Часов до трёх я работал, а потом он налил мне из кринки брагу и протянул кусок свинины. Мы пили за пролетарский праздник, чокались и курили так долго, пока меня развезло. Я окосел так, что не мог подняться и пошевелить языком. Начальник дал мне двух самоохранников, и они под руки потащили меня вдоль забора в зону, навстречу пьяным бескон-войникам, которых другие самоохранники волокли в изолятор за праздничное нетрезвое состояние.
За работу в мастерской игрушек Бульский посылал то соленую рыбу, то картофель. Работать портретистом для начальников, кроме Бульского, было легко — самым тщательным образом отрисуешь форму и ордена, и готово: на лица они не обращали внимания. Я так обнаглел, что в центре рисунка Шевченко поместил ордена, а верх лица, его низкий лоб, совершенно убрал и начальник даже не заметил этой потери. Теперь, зажав в руках пакетик, я гордо шагал к Анечке, мне было приятно хоть чем-нибудь участвовать в улучшении стола, — ведь посылки из дома получала только она.
За ужином говорили о побеге каторжан: для старых контриков это было непостижимо — они все считали себя советскими людьми, и бросить открытый вызов начальству не только не смели, но не могли и не хотели. Их воля была парализована мировоззрением. А после войны в лагере появились новые люди, открытые враги, смело заявлявшие об этом всем и каждому. Нам казалось это странным и жутким. Мысль о том, что беглые каторжники с оружием в руках прокладывают себе путь к китайской границе, всех волновала, и мы в сотый раз повторяли себе скупые подробности побега и убийства стрелков и свои догадки относительно исхода их ошеломляющего предприятия. Поведение арестованных стрелков никто не осуждал и никто в зоне не удивился, что они попрятались в кусты.
Мы так заговорились, что опоздали к началу спектакля в клубе. Когда, наконец, собрались, явился Плотников и в окно крикнул:
— Доктора Быстролётова к цензору! Явиться на вахту через час!

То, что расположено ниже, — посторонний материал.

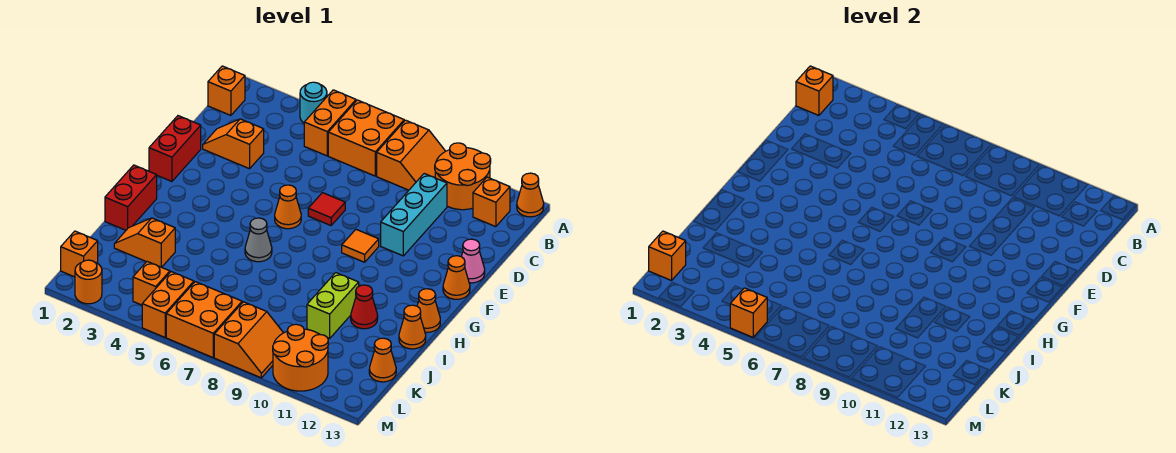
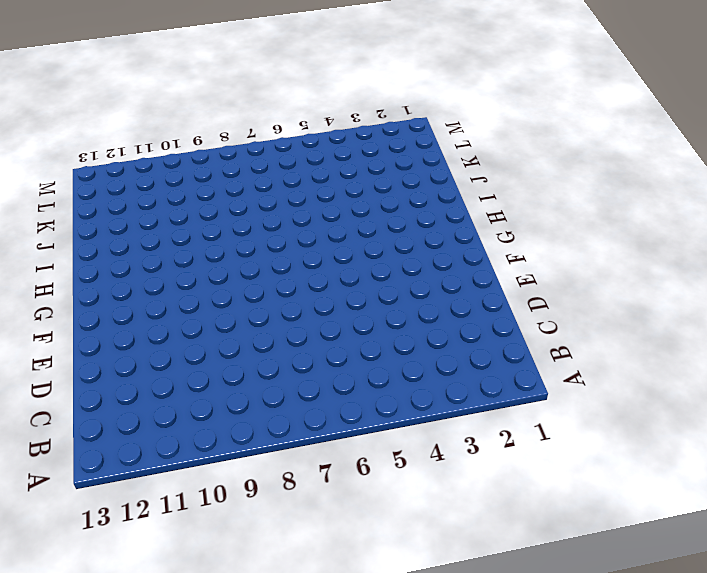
none -> cyan round brick A4 level 1
none -> orange brick A5:B5 level 1
none -> orange brick A6:B7 level 1
none -> orange slope A8:B9 level 1 top 8

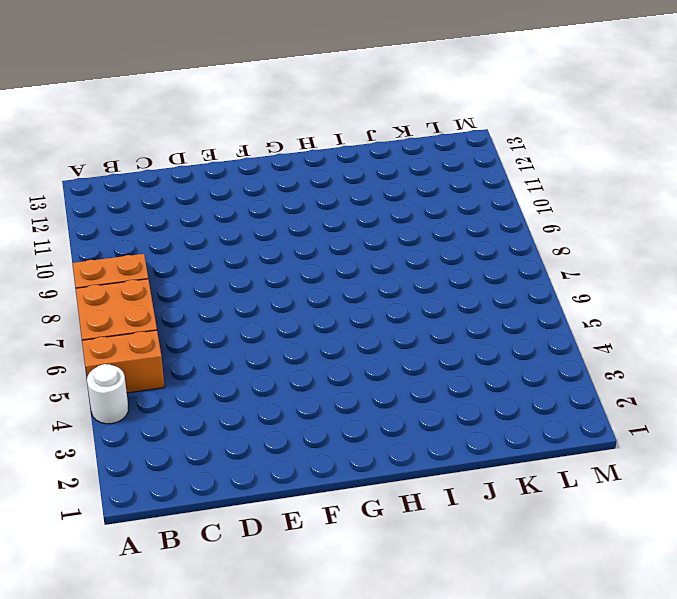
white round brick A4 level 1 -> cyan round brick A4 level 1
none -> orange round brick A10:B11 level 1
none -> orange cone A13 level 1
none -> orange brick B1 level 1
none -> orange brick B12 level 1

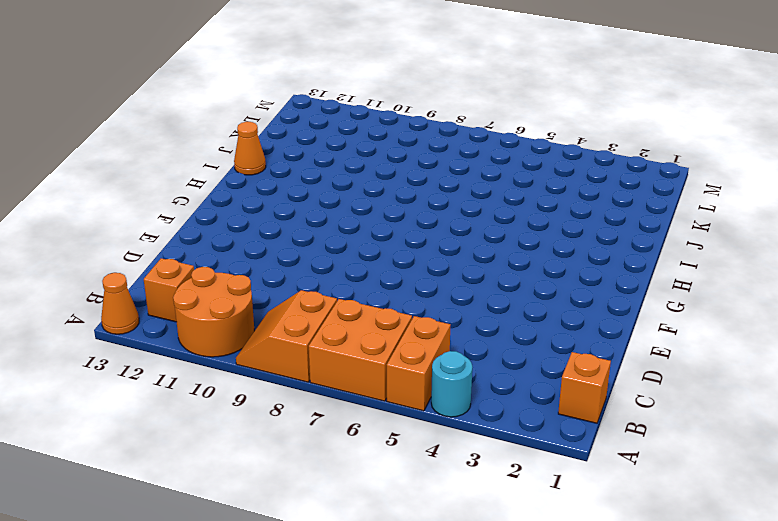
none -> cyan brick C10:E10 level 1
none -> orange slope D2:D3 level 1 top 3
none -> red brick E1:F1 level 1
none -> red tile E7 level 1

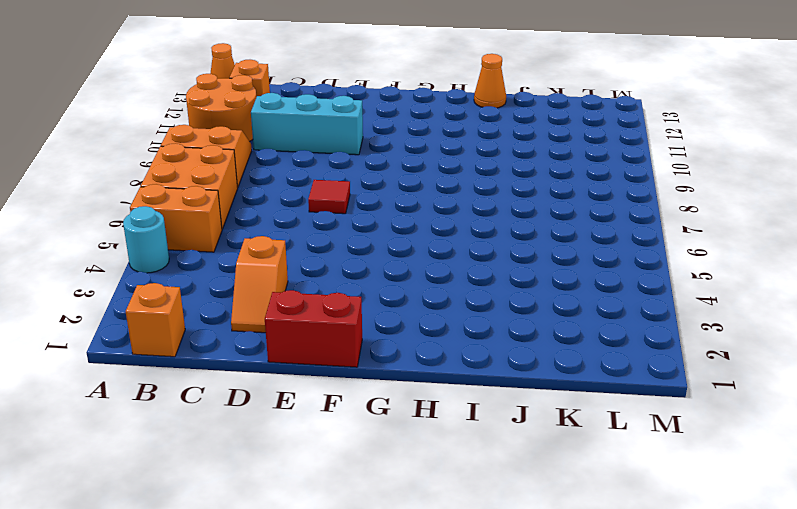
none -> pink cone E13 level 1
none -> orange cone F6 level 1
none -> orange tile F9 level 1
none -> orange cone F13 level 1

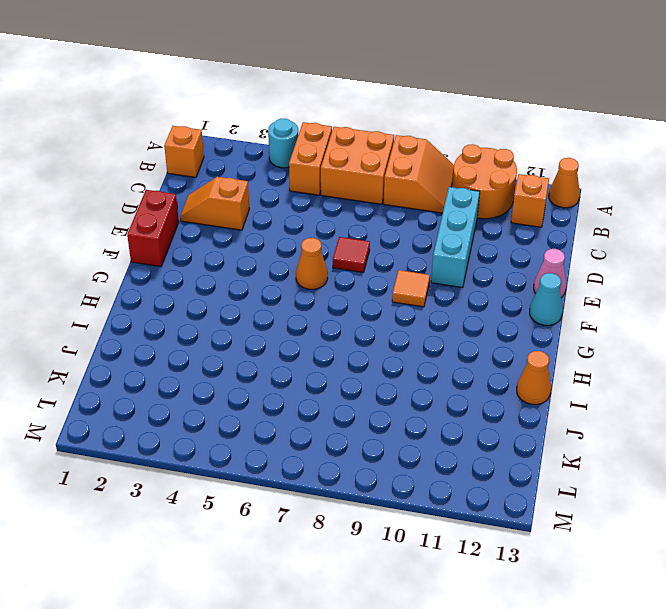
cyan cone F13 level 1 -> orange cone F13 level 1
none -> red brick H1:I1 level 1
none -> grey cone H6 level 1
none -> orange cone H13 level 1
none -> lime brick I10:J10 level 1

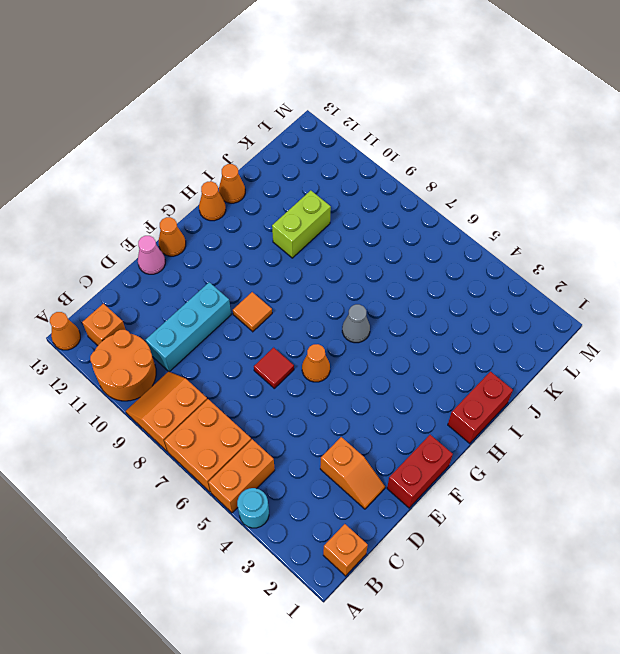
none -> red cone I11 level 1
none -> orange slope J2:J3 level 1 top 3
none -> orange cone K13 level 1
none -> orange brick L1 level 1

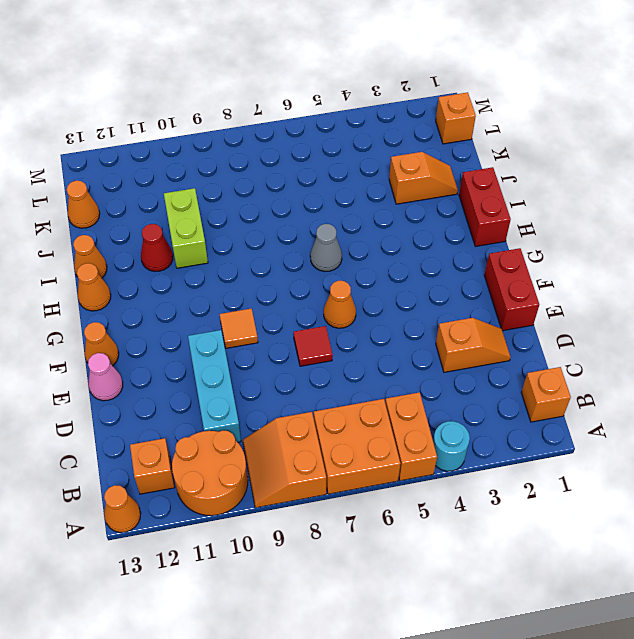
none -> orange brick L4 level 1
none -> orange brick L5:M5 level 1
none -> orange brick L6:M7 level 1
none -> orange slope L8:M9 level 1 top 8

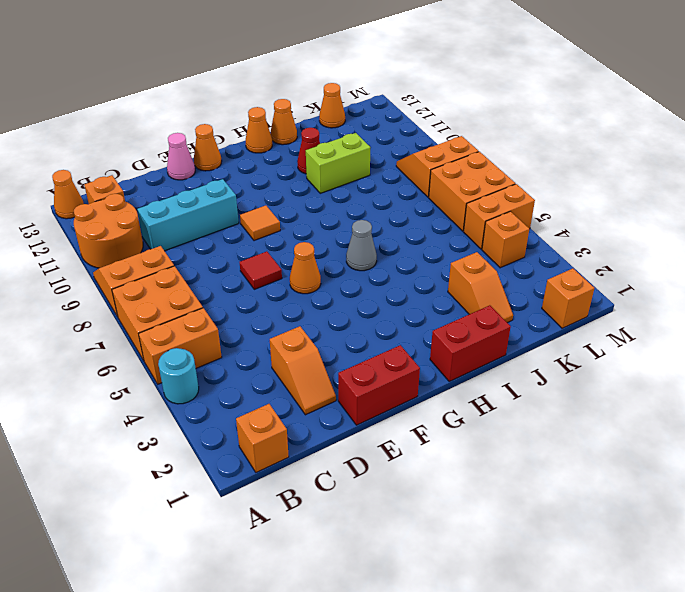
none -> orange round brick L10:M11 level 1
none -> orange round brick M2 level 1
none -> orange brick B1 level 2
none -> orange brick L1 level 2

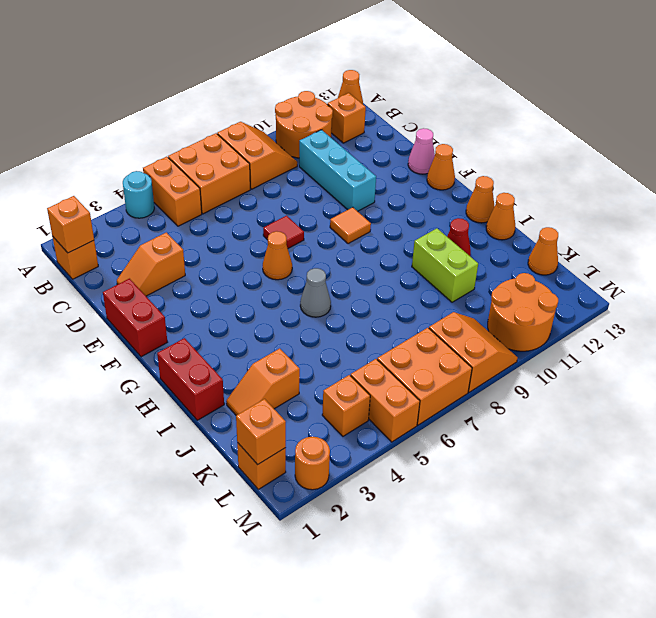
none -> orange brick M5 level 2

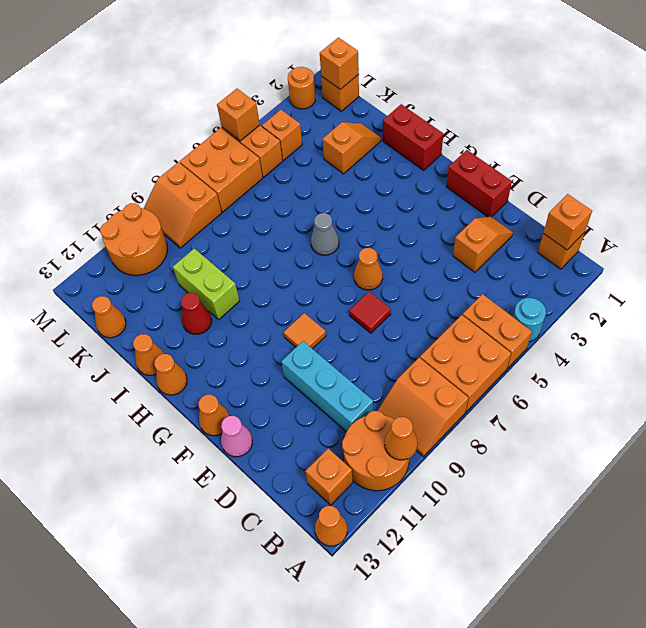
orange cone A10 level 2 -> none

Я был очень рад, что старший надзиратель пришёл за мной при всех и открыто. Я нарочно всем рассказывал о таких вызовах, чтобы у товарищей не возникло подозрение, что я стукач и бегаю к оперу с доносами. Но все знали, что в зоне я один знаю «все языки на свете», и верили мне, хотя, может, и побаивались. Для закрепления эффекта я частенько рассказывал о своей работе на Лубянке в ИНО ГУГБ и этим заставлял придерживать неосторожные язычки: это же спасало от попытки опера действительно превратить меня в своего осведомителя.
В клуб мы пришли к середине пьесы. Шла «Тётка Чарлея» с отцом Николаем в роли тётушки. Ему сшили юбку и блузку по моему рисунку, а на голову из Мариинска привезли настоящий дамский парик. Играл отец Николай великолепно: это была едкая пародия на английскую леди, и когда он, гордо закинув голову, срывающимся от возмущения голосом крикнул:
— Здесь только одна девушка, и эта девушка — я! — то зал дрожал от хохота.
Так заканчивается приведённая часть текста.